Certainly, those portions of the Newsletter that identify particular groups including the FHA are confined to extracts from other publications including a number of newspapers. Nevertheless, although the reference to the FHA is confined relevantly to what I would accept as a sanitised version of the first matter complained of, the Newsletter singles out the FHA among a limited number of others as a group apparently worthy of particular mention in the context of a newsletter whose express objective is to focus on the "activities and mental health implications of destructive groups". It would, in my opinion, be open to an ordinary reasonable reader to infer "guilt by association" between those groups and the FHA.
In my opinion, therefore, I regard the second matter complained of as being in a different category to the first matter complained of. In my view it would be open to the ordinary reasonable reader, when considering that matter as a whole, to conclude that it carried the imputation in question. It follows, with respect, that I consider that the primary judge erred in failing to determine that the second matter complained of was reasonably capable of carrying imputations 12(d), 13(b) and 14(b).
The first and second respondents' Notice of Contention
The first and second respondents' Notice of Contention concerned paragraph 15 of the ASC. It is unnecessary to consider it further as those respondents and the appellants have reached agreement as to its disposition, which is reflected in the order proposed in [56(e)] and [56(f)] below.

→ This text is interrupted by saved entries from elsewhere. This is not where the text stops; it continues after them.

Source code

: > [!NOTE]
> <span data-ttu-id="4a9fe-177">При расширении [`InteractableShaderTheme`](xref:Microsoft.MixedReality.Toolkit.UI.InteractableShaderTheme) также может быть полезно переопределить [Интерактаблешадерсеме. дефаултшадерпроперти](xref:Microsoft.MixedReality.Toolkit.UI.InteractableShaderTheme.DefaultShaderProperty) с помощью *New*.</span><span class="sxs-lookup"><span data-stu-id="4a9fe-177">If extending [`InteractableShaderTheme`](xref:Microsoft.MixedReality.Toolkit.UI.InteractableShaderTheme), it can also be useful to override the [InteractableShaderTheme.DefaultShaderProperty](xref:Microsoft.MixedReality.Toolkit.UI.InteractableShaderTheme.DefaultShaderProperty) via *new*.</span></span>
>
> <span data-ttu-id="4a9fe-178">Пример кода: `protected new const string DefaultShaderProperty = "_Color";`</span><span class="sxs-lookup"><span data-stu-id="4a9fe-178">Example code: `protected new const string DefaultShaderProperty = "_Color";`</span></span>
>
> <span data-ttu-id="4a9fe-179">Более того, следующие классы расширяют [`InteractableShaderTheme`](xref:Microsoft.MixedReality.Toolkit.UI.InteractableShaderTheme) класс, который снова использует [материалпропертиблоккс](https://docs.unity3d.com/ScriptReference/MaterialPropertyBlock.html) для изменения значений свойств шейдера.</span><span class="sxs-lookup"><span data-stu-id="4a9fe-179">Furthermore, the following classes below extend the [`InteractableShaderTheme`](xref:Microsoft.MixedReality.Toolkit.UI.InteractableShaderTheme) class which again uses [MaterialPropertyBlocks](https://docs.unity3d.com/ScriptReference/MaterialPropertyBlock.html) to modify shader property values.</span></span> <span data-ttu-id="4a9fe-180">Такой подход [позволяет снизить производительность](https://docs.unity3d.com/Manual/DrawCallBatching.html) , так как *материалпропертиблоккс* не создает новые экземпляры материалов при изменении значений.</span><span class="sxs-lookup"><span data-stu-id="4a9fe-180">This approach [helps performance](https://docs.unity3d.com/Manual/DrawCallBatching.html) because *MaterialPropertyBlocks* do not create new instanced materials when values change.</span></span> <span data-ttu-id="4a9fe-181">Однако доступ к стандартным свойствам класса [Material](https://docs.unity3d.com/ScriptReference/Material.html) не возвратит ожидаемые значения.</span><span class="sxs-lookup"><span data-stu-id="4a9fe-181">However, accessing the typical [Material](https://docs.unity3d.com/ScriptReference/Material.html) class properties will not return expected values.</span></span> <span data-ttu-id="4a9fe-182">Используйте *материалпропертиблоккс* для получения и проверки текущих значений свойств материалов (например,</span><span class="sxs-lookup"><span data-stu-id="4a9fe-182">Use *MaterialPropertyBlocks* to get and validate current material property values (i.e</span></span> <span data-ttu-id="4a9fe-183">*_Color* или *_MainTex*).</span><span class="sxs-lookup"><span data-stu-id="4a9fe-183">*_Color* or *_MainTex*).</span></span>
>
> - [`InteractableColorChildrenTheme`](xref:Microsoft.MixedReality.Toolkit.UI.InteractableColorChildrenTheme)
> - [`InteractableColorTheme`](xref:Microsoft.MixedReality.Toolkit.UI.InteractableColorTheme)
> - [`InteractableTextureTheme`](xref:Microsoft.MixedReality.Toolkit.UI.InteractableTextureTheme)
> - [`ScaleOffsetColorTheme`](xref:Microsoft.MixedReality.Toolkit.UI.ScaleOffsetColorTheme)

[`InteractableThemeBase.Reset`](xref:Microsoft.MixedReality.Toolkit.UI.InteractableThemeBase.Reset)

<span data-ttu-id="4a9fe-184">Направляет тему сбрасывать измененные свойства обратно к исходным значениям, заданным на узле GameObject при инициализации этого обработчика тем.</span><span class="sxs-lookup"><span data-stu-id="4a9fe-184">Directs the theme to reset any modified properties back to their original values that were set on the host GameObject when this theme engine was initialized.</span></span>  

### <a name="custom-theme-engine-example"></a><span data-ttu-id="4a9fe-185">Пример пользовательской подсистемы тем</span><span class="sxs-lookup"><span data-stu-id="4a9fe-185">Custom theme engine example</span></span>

The parties were also in agreement as to a further amendment to his Honour's orders relating to imputation 6(i) which is reflected in the orders proposed.
Conclusion
I would propose the following orders:
(a) Appeal allowed in part;
(b) Vary Order 1 made by Levine J on 19 February 2004 by deleting therefrom the reference to imputation 6(i) and by adding thereto a reference to imputations 12(d), 13(b) and 14(b);
(c) Vary Order 2 made by Levine J on 19 February 2004 by adding thereto a reference to imputation 6(i);
(d) Vary Order 3 made by Levine J on 19 February 2004 by deleting therefrom the reference to imputations 12(d), 13(b) and 14(b);
(e) Order that paragraph 15 of the Amended Statement of Claim be struck out but that leave be granted to the appellants to replead the allegation of republication of part of the first matter complained of by its inclusion within the second matter complained of by filing a further amended statement of claim within 21 days of the date of those orders;
(f) Order that the appellants pay the first and second respondents' costs of the republication issue including the costs of the Notice of Contention;
(g) Order that the first and second respondents pay the costs of the appeal with respect to the first matter complained of;
(h) Order that the third respondent pay the costs of the appeal with respect to the second matter complained of but to have, if qualified, a certificate under the Suitor's Fund Act, 1951.
YOUNG CJ in Eq: I agree with Tobias JA.